The vision for resilient cities strives for proactive rather than reactive measures against natural hazards. As far as stormwater is concerned, this has been recently rendered possible at least at a local, watershed scale [8 – 10]. Thanks to the use of Internet of Things (IoT) technology, real-time sensor data readings can be integrated with weather forecasts to allow dynamic, minute-by-minute, coordination, adaptive control and preactive optimization of the performance of stormwater storage assets (reservoirs, dry ponds, green roofs, etc.). In fact, such an intelligent stormwater network control has been effectively implemented in a plethora of sites across the US during the past few years [11].

 

Significant further development is necessary to scale up the gains from the aforementioned technological advancements and efficiently adopt them in the diffuse urban environment.

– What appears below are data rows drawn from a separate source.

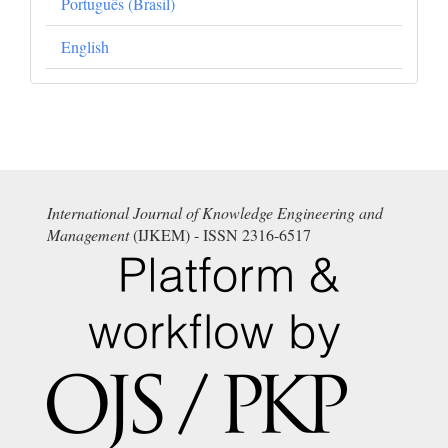
Português (Brasil)
English
International Journal of Knowledge Engineering and
Management
(IJKEM) - ISSN 2316-6517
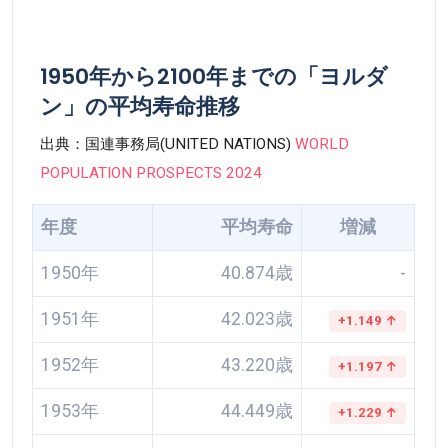
1950年から2100年までの「ヨルダ
ン」の平均寿命推移
出典：国連事務局(UNITED NATIONS)
WORLD
POPULATION PROSPECTS 2024
年度
平均寿命
増減
1950年
40.874歳
-
1951年
42.023歳
+1.149 ↑
1952年
43.220歳
+1.197 ↑
1953年
44.449歳
+1.229 ↑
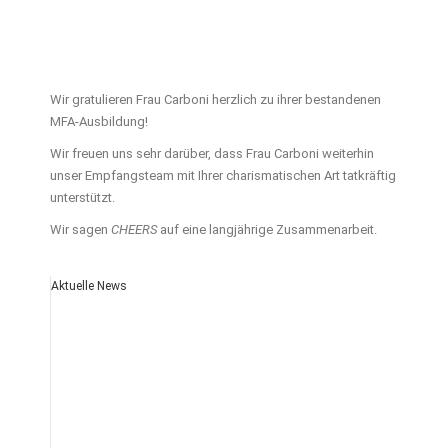
Wir gratulieren Frau Carboni herzlich zu ihrer bestandenen
MFA-Ausbildung!
Wir freuen uns sehr darüber, dass Frau Carboni weiterhin
unser Empfangsteam mit Ihrer charismatischen Art tatkräftig
unterstützt.
Wir sagen
CHEERS
auf eine langjährige Zusammenarbeit.
Aktuelle News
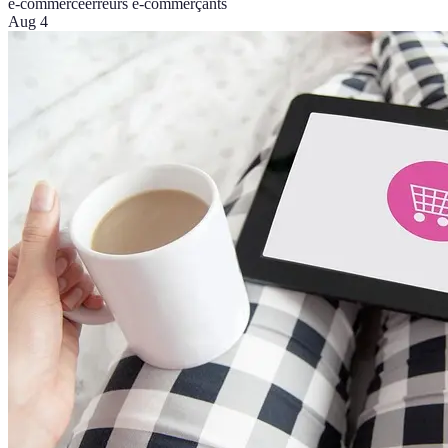
e-commerce
erreurs e-commerçants
Aug 4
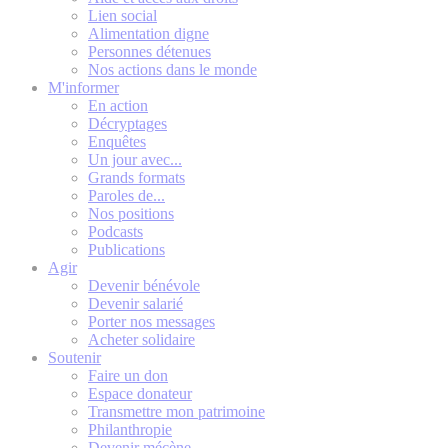
Lien social
Alimentation digne
Personnes détenues
Nos actions dans le monde
M'informer
En action
Décryptages
Enquêtes
Un jour avec...
Grands formats
Paroles de...
Nos positions
Podcasts
Publications
Agir
Devenir bénévole
Devenir salarié
Porter nos messages
Acheter solidaire
Soutenir
Faire un don
Espace donateur
Transmettre mon patrimoine
Philanthropie
Devenir mécène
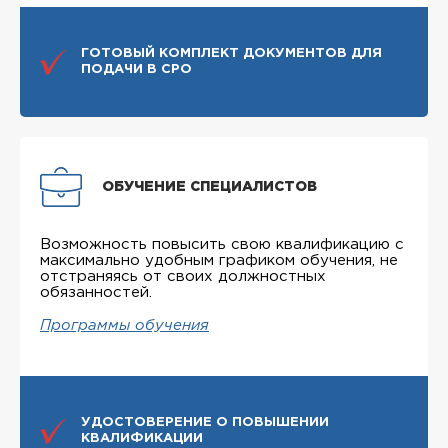
ГОТОВЫЙ КОМПЛЕКТ ДОКУМЕНТОВ ДЛЯ
ПОДАЧИ В СРО
ОБУЧЕНИЕ СПЕЦИАЛИСТОВ
Возможность повысить свою квалификацию с
максимально удобным графиком обучения, не
отстраняясь от своих должностных
обязанностей.
Программы обучения
УДОСТОВЕРЕНИЕ О ПОВЫШЕНИИ
КВАЛИФИКАЦИИ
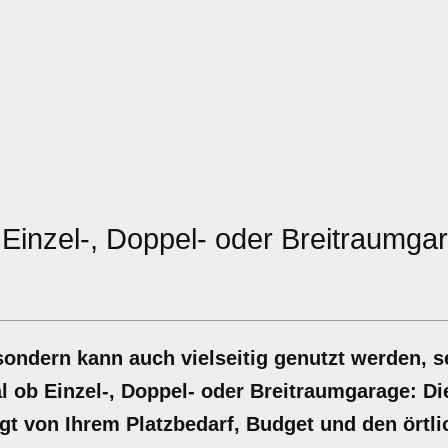
Einzel-, Doppel- oder Breitraumga
sondern kann auch vielseitig genutzt werden, se
l ob Einzel-, Doppel- oder Breitraumgarage: D
gt von Ihrem Platzbedarf, Budget und den örtl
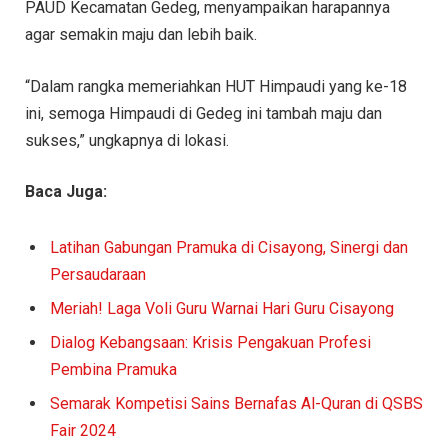
PAUD Kecamatan Gedeg, menyampaikan harapannya
agar semakin maju dan lebih baik.
“Dalam rangka memeriahkan HUT Himpaudi yang ke-18
ini, semoga Himpaudi di Gedeg ini tambah maju dan
sukses,” ungkapnya di lokasi.
Baca Juga:
Latihan Gabungan Pramuka di Cisayong, Sinergi dan
Persaudaraan
Meriah! Laga Voli Guru Warnai Hari Guru Cisayong
Dialog Kebangsaan: Krisis Pengakuan Profesi
Pembina Pramuka
Semarak Kompetisi Sains Bernafas Al-Quran di QSBS
Fair 2024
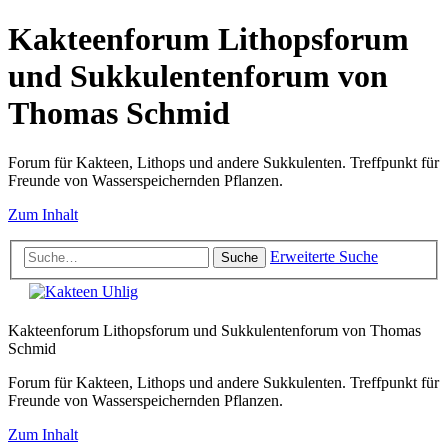
Kakteenforum Lithopsforum
und Sukkulentenforum von
Thomas Schmid
Forum für Kakteen, Lithops und andere Sukkulenten. Treffpunkt für
Freunde von Wasserspeichernden Pflanzen.
Zum Inhalt
Erweiterte Suche
Suche
Kakteenforum Lithopsforum und Sukkulentenforum von Thomas
Schmid
Forum für Kakteen, Lithops und andere Sukkulenten. Treffpunkt für
Freunde von Wasserspeichernden Pflanzen.
Zum Inhalt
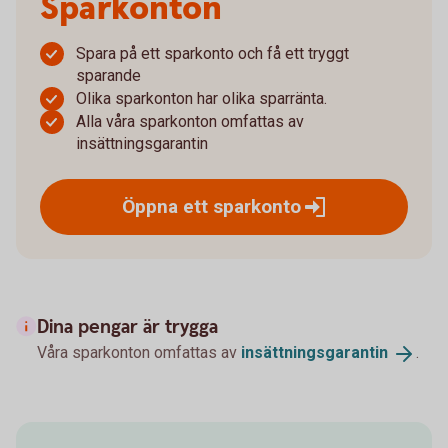
Sparkonton
Spara på ett sparkonto och få ett tryggt
sparande
Olika sparkonton har olika sparränta.
Alla våra sparkonton omfattas av
insättningsgarantin
Öppna ett
sparkonto
Dina pengar är trygga
Våra sparkonton omfattas av
insättningsgarantin
.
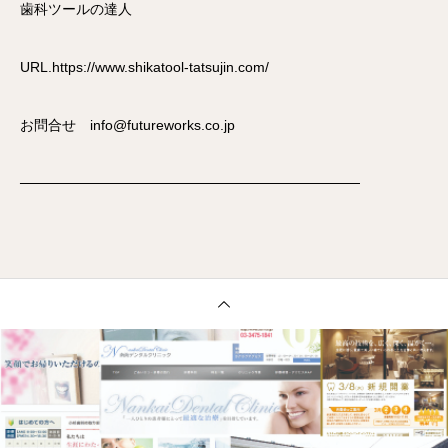
歯科ツールの達人
URL.https://www.shikatool-tatsujin.com/
お問合せ info@futureworks.co.jp
──────────────────────────────────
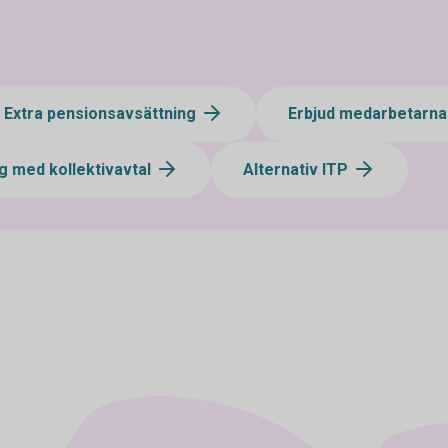
Extra pensionsavsättning
Erbjud medarbetarna
g med kollektivavtal
Alternativ ITP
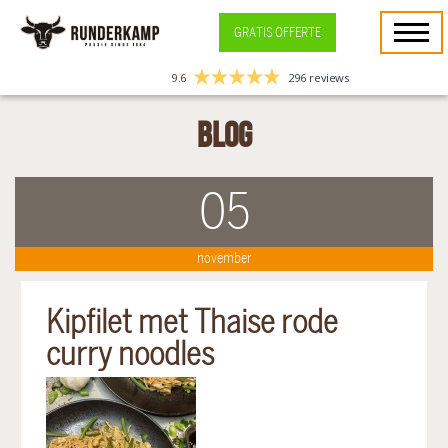
GRATIS OFFERTE
9.6
296 reviews
Blog
05
november
Kipfilet met Thaise rode
curry noodles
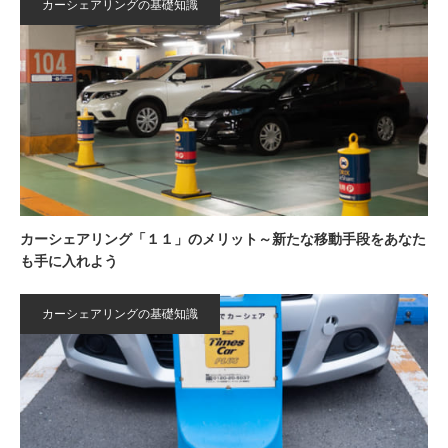
カーシェアリングの基礎知識
カーシェアリング「１１」のメリット～新たな移動手段をあなた
も手に入れよう
カーシェアリングの基礎知識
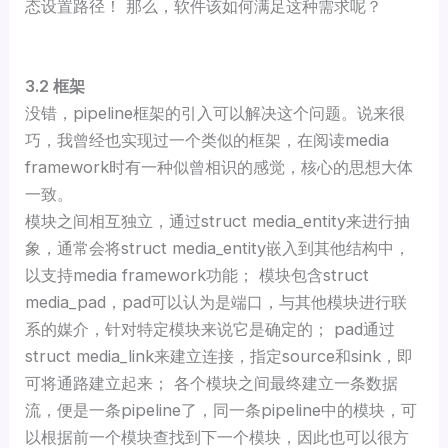
态设置路径！ 那么，软件该如何满足这种需求呢？
3.2 框架
没错，pipeline框架的引入可以解决这个问题。说来很
巧，我曾经也实现过一个类似的框架，在阅读media
framework时有一种似曾相识的感觉，核心的思想大体
一致。
模块之间相互独立，通过struct media_entity来进行抽
象，通常会将struct media_entity嵌入到其他结构中，
以支持media framework功能； 模块包含struct
media_pad，pad可以认为是端口，与其他模块进行联
系的媒介，针对特定模块来说它是确定的； pad通过
struct media_link来建立连接，指定source和sink，即
可将通路建立起来； 各个模块之间最终建立一条数据
流，便是一条pipeline了，同一条pipeline中的模块，可
以根据前一个模块查找到下一个模块，因此也可以很方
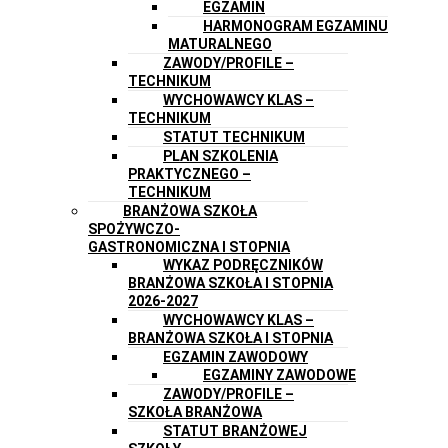
EGZAMIN
HARMONOGRAM EGZAMINU
MATURALNEGO
ZAWODY/PROFILE –
TECHNIKUM
WYCHOWAWCY KLAS –
TECHNIKUM
STATUT TECHNIKUM
PLAN SZKOLENIA
PRAKTYCZNEGO –
TECHNIKUM
BRANŻOWA SZKOŁA
SPOŻYWCZO-
GASTRONOMICZNA I STOPNIA
WYKAZ PODRĘCZNIKÓW
BRANŻOWA SZKOŁA I STOPNIA
2026-2027
WYCHOWAWCY KLAS –
BRANŻOWA SZKOŁA I STOPNIA
EGZAMIN ZAWODOWY
EGZAMINY ZAWODOWE
ZAWODY/PROFILE –
SZKOŁA BRANŻOWA
STATUT BRANŻOWEJ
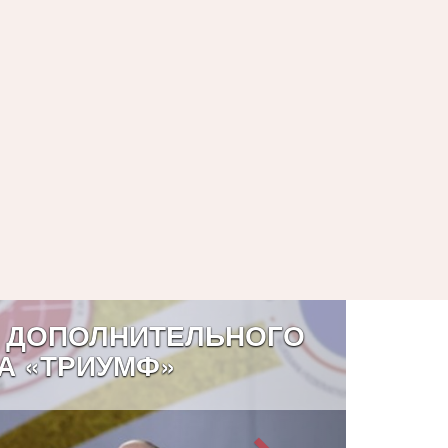
 ДОПОЛНИТЕЛЬНОГО
А «ТРИУМФ»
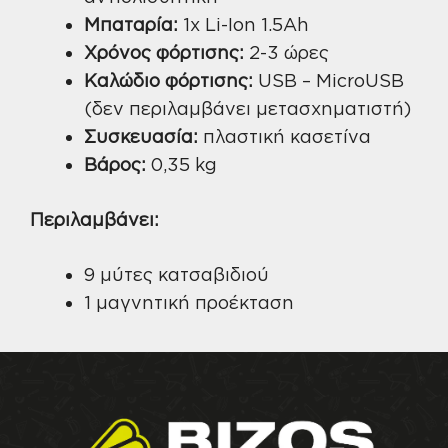
Μπαταρία:
1x Li-Ion 1.5Ah
Χρόνος φόρτισης:
2-3 ώρες
Καλώδιο φόρτισης:
USB – MicroUSB
(δεν περιλαμβάνει μετασχηματιστή)
Συσκευασία:
πλαστική κασετίνα
Βάρος:
0,35 kg
Περιλαμβάνει:
9 μύτες κατσαβιδιού
1 μαγνητική προέκταση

Active campaigning and cross-sectoral consultation will create opportunities for systemic infrastructure interventions and promote coherent and integrative preparedness and response strategies.

 

Sources:

  1. Trenberth K.E. (2011). Changes in precipitation with climate change. Climate Research, 47, 123 – 138.
  2. Report to Congress on Implementation and Enforcement of the CSO Control Policy. EPA. 2015.
  3. Erdelj M., Król M., Natalizio E. (2017). Wireless Sensor Networks and Multi-UAV systems for natural disaster management. Computer Networks, 124, 72 – 86.
  4. http://www.urbanflood.eu
  5. Erdelj M., Natalizio E., Chowdhury K.R., Akylidiz I.F. (2017). Help from the Sky: Leveraging UAVs for Disaster Management. IEEE Pervasive Computing, 16(1), 24 – 32.
  6. Drones for Disaster Response and Relief Operations, American Red Cross, 2015. issuelab.org/resources/21683/21683.pdf.
  7. Malawi Floods Situation Report 18. UNICEF, 2015.https://www.unicef.org/malawi/media_19507.html
  1. Muschalla D., Vallet B., Anctil F., Lessard P., Pelletier G., Vanrolleghem P.A. (2014). Ecohydraulic-driven real-time control of stormwater basins. Journal of Hydrology, 511, 82 – 91.
  2. Hutton C.J., Kapela Z., Vamvakeridou-Lyroudia L. Savic D.A. (2014). Dealing with Uncertainty in Water Distribution System Models: A Framework for Real-Time Modeling and Data Assimilation. Journal of Water Resources Planning and Management, ASCE, 140, 169 – 183.
  3. Kerkez B., Gruden C., Lewis M., Montestruque L., Quigley M., Wong B., Bedig A., Kertesz R., Braun T., and Cadwalader O. (2016). Smarter stormwater systems. Environmental Science & Technology, 50, 7267–7273.
  4. Quigley M. and Brown C. (2014). Transforming Our Cities: High-Performance Green Infrastructure (WERF Report INFR1R11). Water Environment Research Foundation, Alexandria, VA, 2014.